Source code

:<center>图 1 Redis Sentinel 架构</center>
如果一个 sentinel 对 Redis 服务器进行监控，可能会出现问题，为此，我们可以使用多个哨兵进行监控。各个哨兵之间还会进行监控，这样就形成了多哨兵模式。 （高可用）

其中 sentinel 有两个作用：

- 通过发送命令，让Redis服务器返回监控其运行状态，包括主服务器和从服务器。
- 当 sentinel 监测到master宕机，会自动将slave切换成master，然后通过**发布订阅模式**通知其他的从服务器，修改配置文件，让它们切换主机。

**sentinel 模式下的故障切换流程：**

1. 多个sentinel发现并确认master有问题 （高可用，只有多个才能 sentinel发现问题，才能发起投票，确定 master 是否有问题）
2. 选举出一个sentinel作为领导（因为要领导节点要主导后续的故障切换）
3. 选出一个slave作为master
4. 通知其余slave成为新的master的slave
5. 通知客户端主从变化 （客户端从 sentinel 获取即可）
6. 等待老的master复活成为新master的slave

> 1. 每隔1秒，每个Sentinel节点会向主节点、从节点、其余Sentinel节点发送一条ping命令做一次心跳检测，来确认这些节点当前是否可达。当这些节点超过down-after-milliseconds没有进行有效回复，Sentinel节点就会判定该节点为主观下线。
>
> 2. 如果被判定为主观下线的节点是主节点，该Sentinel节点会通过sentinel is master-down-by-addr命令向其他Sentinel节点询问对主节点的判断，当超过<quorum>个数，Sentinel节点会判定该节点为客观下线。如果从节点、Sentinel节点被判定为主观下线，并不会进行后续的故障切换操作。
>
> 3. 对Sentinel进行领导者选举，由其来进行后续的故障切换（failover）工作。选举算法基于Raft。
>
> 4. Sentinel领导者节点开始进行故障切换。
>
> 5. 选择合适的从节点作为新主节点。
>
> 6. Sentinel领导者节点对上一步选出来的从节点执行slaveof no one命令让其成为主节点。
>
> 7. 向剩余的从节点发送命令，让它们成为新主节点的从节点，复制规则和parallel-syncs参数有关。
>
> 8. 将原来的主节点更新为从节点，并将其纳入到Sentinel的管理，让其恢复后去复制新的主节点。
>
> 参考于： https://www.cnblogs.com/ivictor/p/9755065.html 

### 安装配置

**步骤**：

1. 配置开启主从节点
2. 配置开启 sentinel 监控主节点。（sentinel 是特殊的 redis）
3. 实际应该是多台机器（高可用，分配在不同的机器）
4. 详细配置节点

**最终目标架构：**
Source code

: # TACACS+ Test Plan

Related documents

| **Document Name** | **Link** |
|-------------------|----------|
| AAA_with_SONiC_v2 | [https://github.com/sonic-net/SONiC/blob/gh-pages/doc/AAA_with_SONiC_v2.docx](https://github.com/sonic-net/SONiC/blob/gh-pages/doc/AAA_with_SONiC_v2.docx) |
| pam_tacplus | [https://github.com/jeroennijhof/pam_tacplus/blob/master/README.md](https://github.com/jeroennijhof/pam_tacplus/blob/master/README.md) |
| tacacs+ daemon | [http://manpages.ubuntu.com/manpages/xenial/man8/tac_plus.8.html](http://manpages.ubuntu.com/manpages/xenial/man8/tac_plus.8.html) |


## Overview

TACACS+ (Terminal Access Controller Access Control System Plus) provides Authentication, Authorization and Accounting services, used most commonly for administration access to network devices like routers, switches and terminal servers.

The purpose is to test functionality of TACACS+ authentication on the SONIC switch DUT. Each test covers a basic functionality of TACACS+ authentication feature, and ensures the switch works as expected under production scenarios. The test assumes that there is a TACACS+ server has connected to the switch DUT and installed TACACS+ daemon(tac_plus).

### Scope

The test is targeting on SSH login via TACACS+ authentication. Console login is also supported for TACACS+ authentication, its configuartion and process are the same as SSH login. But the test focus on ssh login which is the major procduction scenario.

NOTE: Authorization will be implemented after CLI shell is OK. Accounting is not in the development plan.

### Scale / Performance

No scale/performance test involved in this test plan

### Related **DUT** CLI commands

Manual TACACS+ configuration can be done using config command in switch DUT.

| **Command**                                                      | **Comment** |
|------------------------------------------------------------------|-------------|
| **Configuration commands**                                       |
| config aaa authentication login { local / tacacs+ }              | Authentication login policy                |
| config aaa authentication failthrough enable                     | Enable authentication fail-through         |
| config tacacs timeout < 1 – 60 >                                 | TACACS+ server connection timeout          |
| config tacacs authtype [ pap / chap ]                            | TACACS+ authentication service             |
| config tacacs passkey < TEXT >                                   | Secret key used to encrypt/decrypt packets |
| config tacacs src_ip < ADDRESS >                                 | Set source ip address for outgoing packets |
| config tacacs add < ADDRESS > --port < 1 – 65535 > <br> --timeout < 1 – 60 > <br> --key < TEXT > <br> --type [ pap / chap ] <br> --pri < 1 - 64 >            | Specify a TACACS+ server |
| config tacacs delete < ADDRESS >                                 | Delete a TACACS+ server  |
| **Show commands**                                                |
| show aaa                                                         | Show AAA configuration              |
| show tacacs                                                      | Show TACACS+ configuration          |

---

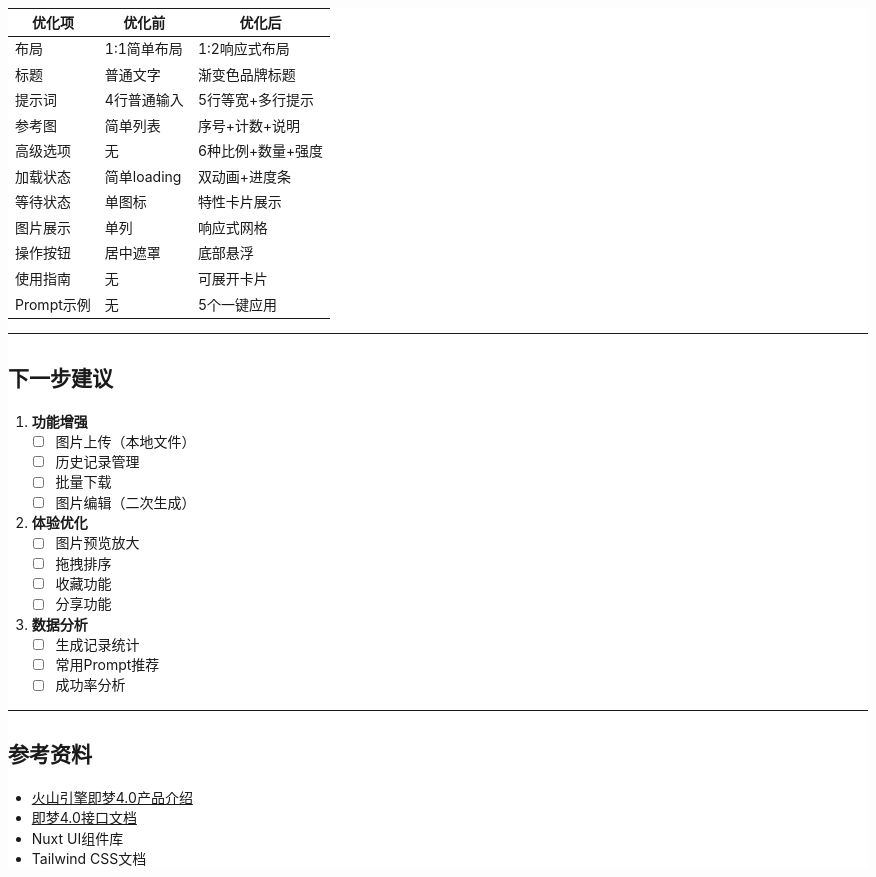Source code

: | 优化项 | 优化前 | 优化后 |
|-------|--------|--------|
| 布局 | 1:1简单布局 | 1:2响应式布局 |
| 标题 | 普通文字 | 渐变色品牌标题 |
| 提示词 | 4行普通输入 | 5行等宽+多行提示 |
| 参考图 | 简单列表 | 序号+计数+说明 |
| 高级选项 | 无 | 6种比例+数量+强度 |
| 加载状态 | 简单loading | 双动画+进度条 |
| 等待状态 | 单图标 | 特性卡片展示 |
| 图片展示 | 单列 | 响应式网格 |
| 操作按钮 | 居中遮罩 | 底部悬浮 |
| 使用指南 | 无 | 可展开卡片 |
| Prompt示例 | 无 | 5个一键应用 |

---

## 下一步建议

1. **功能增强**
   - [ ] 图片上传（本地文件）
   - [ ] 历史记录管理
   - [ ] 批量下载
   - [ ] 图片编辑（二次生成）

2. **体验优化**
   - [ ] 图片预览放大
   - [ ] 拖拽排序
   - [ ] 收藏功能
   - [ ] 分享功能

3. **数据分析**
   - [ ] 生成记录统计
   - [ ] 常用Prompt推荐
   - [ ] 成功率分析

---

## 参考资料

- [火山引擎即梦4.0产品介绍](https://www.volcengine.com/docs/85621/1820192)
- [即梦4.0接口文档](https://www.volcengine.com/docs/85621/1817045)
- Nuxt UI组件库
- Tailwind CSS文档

[Work item]
Could you give the lines of the material from the line holding "TACACS+ (Terminal Access" through the line holding "Manual TACACS+ configuration", inclusive, as a Markdown table with a Row column numbering each line and a Line column holding its text, skipping blank lines?

[Reply to the exercise]
| Row | Line |
|---|---|
| 1 | TACACS+ (Terminal Access Controller Access Control System Plus) provides Authentication, Authorization and Accounting services, used most commonly for administration access to network devices like routers, switches and terminal servers. |
| 2 | The purpose is to test functionality of TACACS+ authentication on the SONIC switch DUT. Each test covers a basic functionality of TACACS+ authentication feature, and ensures the switch works as expected under production scenarios. The test assumes that there is a TACACS+ server has connected to the switch DUT and installed TACACS+ daemon(tac_plus). |
| 3 | ### Scope |
| 4 | The test is targeting on SSH login via TACACS+ authentication. Console login is also supported for TACACS+ authentication, its configuartion and process are the same as SSH login. But the test focus on ssh login which is the major procduction scenario. |
| 5 | NOTE: Authorization will be implemented after CLI shell is OK. Accounting is not in the development plan. |
| 6 | ### Scale / Performance |
| 7 | No scale/performance test involved in this test plan |
| 8 | ### Related **DUT** CLI commands |
| 9 | Manual TACACS+ configuration can be done using config command in switch DUT. |